**Texto dado**
________
Hace un tiempo, a la salida de un colegio, los niños se juntaban, esperando que los vinieran a buscar sus padres. Luis corría hacia la salida “. Date prisa, le decía su madre, que vamos a llegar tarde, Ricardo, su compañerito de clase, le pregunto, ¿Y dónde vas con tanto apuro? La madre que alcanzo a escuchar la pregunta, dijo: “Nada, nada que tenemos médico”; pero el chiquillo rápidamente corrigió: “voy al psicólogo” y mirándola agrego: “¿Por qué no puedo decirlo?”
No puede decirse, no lo saben explicar. Como si hablar de ello diera un poco de corte. No sucede cuando se es un arquitecto que diseña casas o una abogada que resuelve rencillas, o un médico que cura dolencias.
Pues, que no es para tanto la cosa; vamos a ver. Si miramos más de cerca, quizá podemos escuchar que es lo que cuesta entender o aun aceptar. Que un niño siente, se pone triste, se enoja, se enferma, se angustia. Que por pequeñín que sea piensa, tiene fantasías u ocurrencias. Que quiere, pero también detesta a su hermanito. Que su madre lo fastidia y le parece la mejor solución que se rompa una pierna y se vaya un rato al hospital y pase allí una temporada. Después vendrá el remordimiento al que   llamamos sentimiento de culpa; y ese animalejo no deja dormir tranquilo y se transforma en miedos y sobresaltos que interrumpen el sueño. A un niño le pasan cosas, como le pasan a un adulto. Tiene perdidas, se le muere un abuelo, se muda de país, pierde a sus amigos, su casa.  Que se orina en la cama ya de 7 años, que tiene pesadillas que lo llevan al cuarto de sus padres y estos o se enojan o lo dejan allí durmiendo sin mirar más despacio que está pasándole. Que tiene asma, cólicos o se enferma muy seguido, que los compañeritos lo rechazan y lo dejan a un lado. Que cree que lo que curiosea está mal, y que mejor no pregunta porque saldrá regañado. Que vive en un mundo donde hay mendigos, desigualdades sociales, políticos corruptos, guerras, emigrantes, y que poco o nada lo animan a hacer preguntas para ayudarlo a entender de que más trata eso que es vivir. La lista es larga, como largo son los sucesos que nos topamos día a día, buenos y no tanto.
________
**Indicaciones a seguir**
Extrae del texto dado, sin cambiar nada, el fragmento que va desde "No puede decirse, no" hasta "que cura dolencias.".

**Bloque de datos**
________
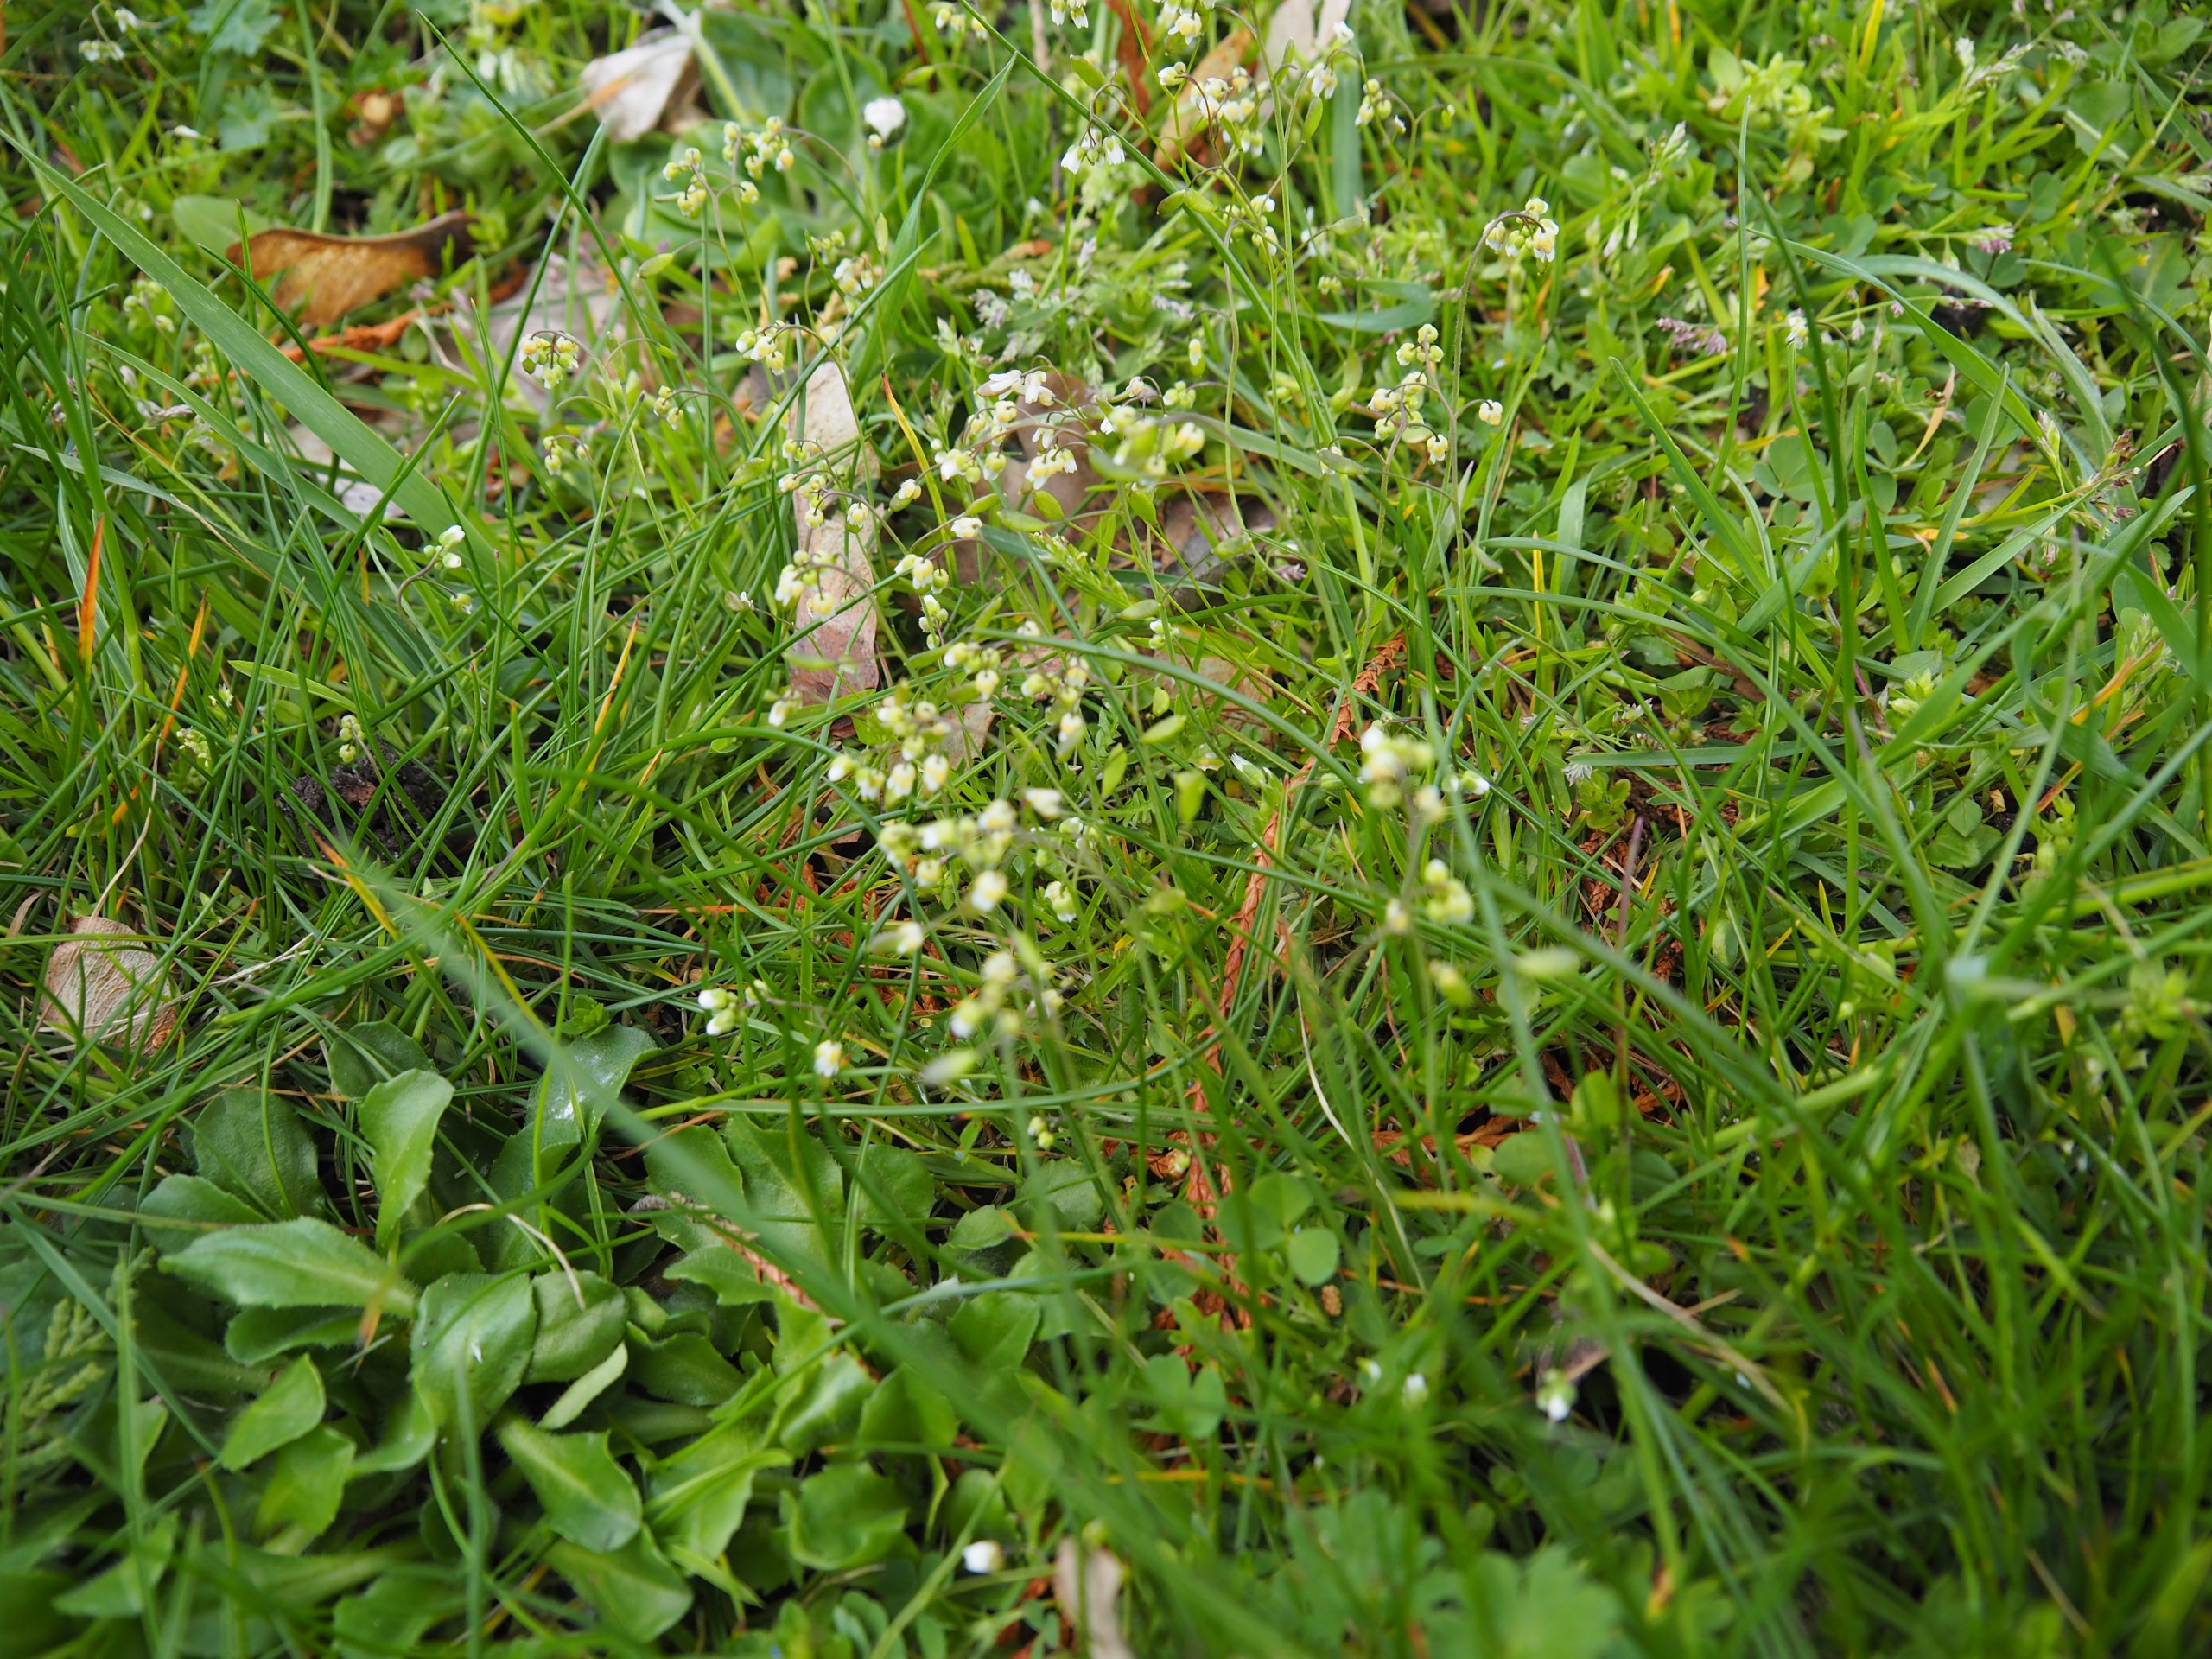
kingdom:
________
**Espacio de respuesta**
No puede decirse, no lo saben explicar. Como si hablar de ello diera un poco de corte. No sucede cuando se es un arquitecto que diseña casas o una abogada que resuelve rencillas, o un médico que cura dolencias.